Adaption von Diskursmustern, Organisationsformen und Strategien
Demgegenüber lässt sich eine Adaption von Diskursmustern, Organisationsformen und Strategien belegen, wobei rechtsextremistische Akteure hier Konzepte von linksextremistischen Protagonisten übernahmen. Dabei strebten sie aber keine direkte Bündnispolitik an, sondern wollten Innovationen im eigenen Interesse nutzen. So diente etwa das bei den Autonomen präsente Modell einer netzwerkähnlichen Organisationsstruktur dazu, ähnlich ausgerichtete „Kameradschaft“-Strukturen im Neonazismus zu etablieren. Die linke „Kapitalismuskritik“, die angesichts einer Fixierung auf Identitätsfragen immer mehr an Relevanz verlor, sollte fortan verstärkt von Rechtsextremisten mit anderen ideologischen Vorzeichen propagiert werden. Eine Bündnispolitik über eine „Mosaik-Linke“ wurde wenig ideenreich für eine „Mosaik-Rechte“ übernommen. Und der israelfeindliche Antisemitismus artikulierte sich dann als „Palästinenser“-Solidarität bei den Rechtsextremisten. In all diesen Fällen gab es eine instrumentalisierende Praxis, die nichts mit einer Änderung der eigentlichen Positionierung von Rechtsextremisten zu tun hatte.
Fazit
In der Bilanz bedeutet dies für die Gegenwart, dass ein reales Bündnis von Links- und Rechtsextremisten angesichts deren Spannungsverhältnis‘ unwahrscheinlich ist. Dagegen spricht das Bewusstsein davon, hier jeweils im anderen Interesse instrumentalisiert zu werden. Eine Bereitschaft dazu besteht bei Linksextremisten nicht, müssten sie doch mit „Faschisten“ und „Reaktionären“ kooperieren. Gerade der „Antifaschismus“ als bedeutsames eigenes Identitätsmerkmal schließt so etwas aus. Außerdem würden derartige Bündnisse die Linksextremisten öffentlich diskreditieren, was nicht im eigenen Interesse für ein längerfristiges Vorgehen wäre.
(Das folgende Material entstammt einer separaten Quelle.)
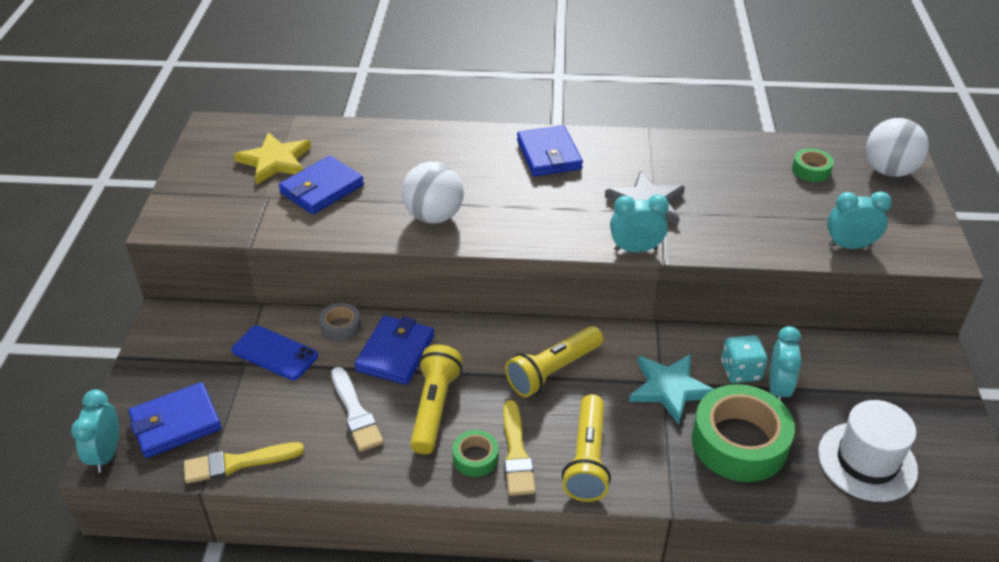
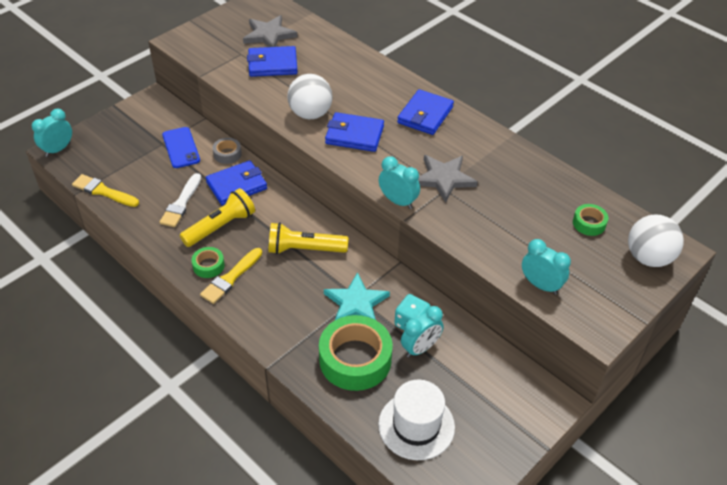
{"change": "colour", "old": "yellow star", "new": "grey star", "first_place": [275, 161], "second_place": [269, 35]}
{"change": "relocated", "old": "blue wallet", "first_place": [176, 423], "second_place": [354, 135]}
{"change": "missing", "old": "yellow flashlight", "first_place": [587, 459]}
Demgegenüber dürften rechtsextremistische Akteure immer wieder ihre Bereitschaft artikulieren, mit Linkextremisten eine „Querfront“ einzugehen. So hofft, man aus einer politischen Isolation heraus zu kommen. Indessen gehören zu einer Kooperation mindestens zwei Partner. Allenfalls dürfte es zu einer fortgesetzten Adaption von Diskursmustern, Organisationsformen und Strategien kommen, sieht man darin doch gelegentlich nachahmenswerte Erfolgsmodelle für das eigene Wirken.